Herkomst onduidelijk. In de 15e en 16e eeuw verschijnt dit woord als zeevaartterm in de talen rondom de Noordzee en verder weg, maar de ontleningslijnen zijn moeilijk na te trekken. Opvallend is dat de oude attestaties meestal de vorm van commando's hebben, maar het is niet uit te maken of het om de gebiedende wijs bij bestaande werkwoorden gaat of om tussenwerpsels waar de werkwoorden later bij zijn gevormd. Ook over de uiteindelijke oorsprong van deze woordengroep kan men slechts gissen. Meestal veronderstelt men klanknabootsing van het geluid van het optrekken van de zeilen. Corominas ziet daarentegen verband met Oudfrans hicier '(jachthonden) ophitsen' [1180] en gaat dus uit van een aanmoedigingskreet.
Het Nederlandse werkwoord zal oorspr. zwak zijn geweest (zie de vindplaatsen uit 1598 en 1602), maar heeft zich aangesloten bij de sterke werkwoorden van de eerste klasse, naar analogie van veel andere werkwoorden met de stamklinker ij.

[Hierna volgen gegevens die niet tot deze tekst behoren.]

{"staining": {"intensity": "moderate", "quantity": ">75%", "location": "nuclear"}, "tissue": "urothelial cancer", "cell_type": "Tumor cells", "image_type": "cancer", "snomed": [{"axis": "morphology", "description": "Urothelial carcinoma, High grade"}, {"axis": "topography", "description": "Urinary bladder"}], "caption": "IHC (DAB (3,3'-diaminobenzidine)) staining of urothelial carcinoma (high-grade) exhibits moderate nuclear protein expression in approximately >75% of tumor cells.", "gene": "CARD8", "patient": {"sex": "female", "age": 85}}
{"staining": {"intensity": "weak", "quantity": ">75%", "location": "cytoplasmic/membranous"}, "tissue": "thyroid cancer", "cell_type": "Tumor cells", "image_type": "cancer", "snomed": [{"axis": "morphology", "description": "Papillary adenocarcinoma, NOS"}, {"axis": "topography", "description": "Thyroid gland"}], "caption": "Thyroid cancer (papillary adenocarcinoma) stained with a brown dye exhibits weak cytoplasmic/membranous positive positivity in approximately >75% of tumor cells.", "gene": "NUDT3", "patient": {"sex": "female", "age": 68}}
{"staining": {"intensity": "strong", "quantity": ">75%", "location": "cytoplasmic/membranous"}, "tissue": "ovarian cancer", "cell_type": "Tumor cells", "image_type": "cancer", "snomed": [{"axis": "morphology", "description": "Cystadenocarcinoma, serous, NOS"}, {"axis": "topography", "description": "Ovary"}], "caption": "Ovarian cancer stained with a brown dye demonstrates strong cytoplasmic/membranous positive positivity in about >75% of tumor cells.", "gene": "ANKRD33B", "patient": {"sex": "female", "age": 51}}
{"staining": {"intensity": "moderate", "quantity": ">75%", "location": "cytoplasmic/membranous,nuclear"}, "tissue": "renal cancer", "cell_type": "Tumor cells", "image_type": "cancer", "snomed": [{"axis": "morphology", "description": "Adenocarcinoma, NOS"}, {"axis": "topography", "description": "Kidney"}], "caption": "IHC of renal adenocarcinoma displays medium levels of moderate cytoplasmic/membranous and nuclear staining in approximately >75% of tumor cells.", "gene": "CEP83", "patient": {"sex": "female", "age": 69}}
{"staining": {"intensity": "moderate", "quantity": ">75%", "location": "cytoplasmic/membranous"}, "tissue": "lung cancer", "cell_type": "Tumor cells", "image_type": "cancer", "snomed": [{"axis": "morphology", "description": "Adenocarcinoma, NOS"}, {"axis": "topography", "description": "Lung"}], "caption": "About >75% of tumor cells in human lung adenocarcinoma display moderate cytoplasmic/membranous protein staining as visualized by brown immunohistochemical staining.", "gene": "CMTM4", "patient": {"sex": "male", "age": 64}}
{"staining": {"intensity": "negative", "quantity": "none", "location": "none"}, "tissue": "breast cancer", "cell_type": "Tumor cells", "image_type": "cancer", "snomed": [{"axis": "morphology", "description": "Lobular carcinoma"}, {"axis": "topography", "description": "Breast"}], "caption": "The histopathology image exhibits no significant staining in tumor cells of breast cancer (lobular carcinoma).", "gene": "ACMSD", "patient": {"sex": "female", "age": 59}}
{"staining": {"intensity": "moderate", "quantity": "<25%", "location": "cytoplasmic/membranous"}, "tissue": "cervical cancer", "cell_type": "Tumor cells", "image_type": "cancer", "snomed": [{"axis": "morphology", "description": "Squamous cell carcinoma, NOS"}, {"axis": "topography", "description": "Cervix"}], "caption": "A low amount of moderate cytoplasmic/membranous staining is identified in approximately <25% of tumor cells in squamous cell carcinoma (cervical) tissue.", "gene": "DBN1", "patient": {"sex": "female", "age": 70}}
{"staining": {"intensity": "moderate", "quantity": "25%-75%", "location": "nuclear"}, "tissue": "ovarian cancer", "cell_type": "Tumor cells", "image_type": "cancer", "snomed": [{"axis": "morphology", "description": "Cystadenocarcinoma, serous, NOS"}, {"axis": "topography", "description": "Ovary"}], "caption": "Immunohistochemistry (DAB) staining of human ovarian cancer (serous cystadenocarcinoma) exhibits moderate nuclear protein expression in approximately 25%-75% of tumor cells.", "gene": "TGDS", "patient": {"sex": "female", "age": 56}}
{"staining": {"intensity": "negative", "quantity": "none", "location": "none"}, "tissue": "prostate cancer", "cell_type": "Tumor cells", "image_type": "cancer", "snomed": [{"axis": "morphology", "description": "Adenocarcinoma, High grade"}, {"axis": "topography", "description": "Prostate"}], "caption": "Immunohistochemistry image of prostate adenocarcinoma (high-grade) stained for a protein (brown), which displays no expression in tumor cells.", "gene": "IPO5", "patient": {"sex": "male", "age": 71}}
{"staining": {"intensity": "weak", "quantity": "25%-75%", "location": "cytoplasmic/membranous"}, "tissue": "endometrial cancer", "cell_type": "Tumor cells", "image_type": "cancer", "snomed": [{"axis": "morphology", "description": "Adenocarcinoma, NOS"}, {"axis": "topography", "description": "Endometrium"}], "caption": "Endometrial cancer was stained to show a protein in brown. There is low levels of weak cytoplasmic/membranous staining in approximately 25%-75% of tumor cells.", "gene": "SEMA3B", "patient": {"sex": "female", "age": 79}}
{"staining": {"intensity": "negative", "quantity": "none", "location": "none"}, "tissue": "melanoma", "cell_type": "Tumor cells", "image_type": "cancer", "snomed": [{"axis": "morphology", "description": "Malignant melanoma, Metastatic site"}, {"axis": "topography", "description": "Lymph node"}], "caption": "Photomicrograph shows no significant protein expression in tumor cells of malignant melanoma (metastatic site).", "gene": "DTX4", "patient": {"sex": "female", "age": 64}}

De oudste schriftelijke vindplaatsen in de afzonderlijke talen zijn onder meer: Middelengels hissa! (gebiedende wijs) 'hijs!' [ca. 1450] bij een infinitief hys(s)e, hyce, modern noordelijk Engels heeze (de standaardvorm hoist is als ouder hoise aan het Nederlands ontleend); Schots heisau (gebiedende wijs) 'hijs!' [1549; OED]; Nederduits His up dat segel 'hijs het zeil (op)' [1536; Kluge21], waaruit Hoogduits hissen; Deens hejse, verouderd hisse; Zweeds hissa [1544; Hellquist], verouderd ook hejssa [1594]; Noors hissa; IJslands hisa; Frans inse! (gebiedende wijs) [1552; Rey], ysser [1573; Rey], modern Frans hisser; Spaans hiza (gebiedende wijs) [1599; OED] met moderne infinitief izar; Portugees içar; Italiaans issare.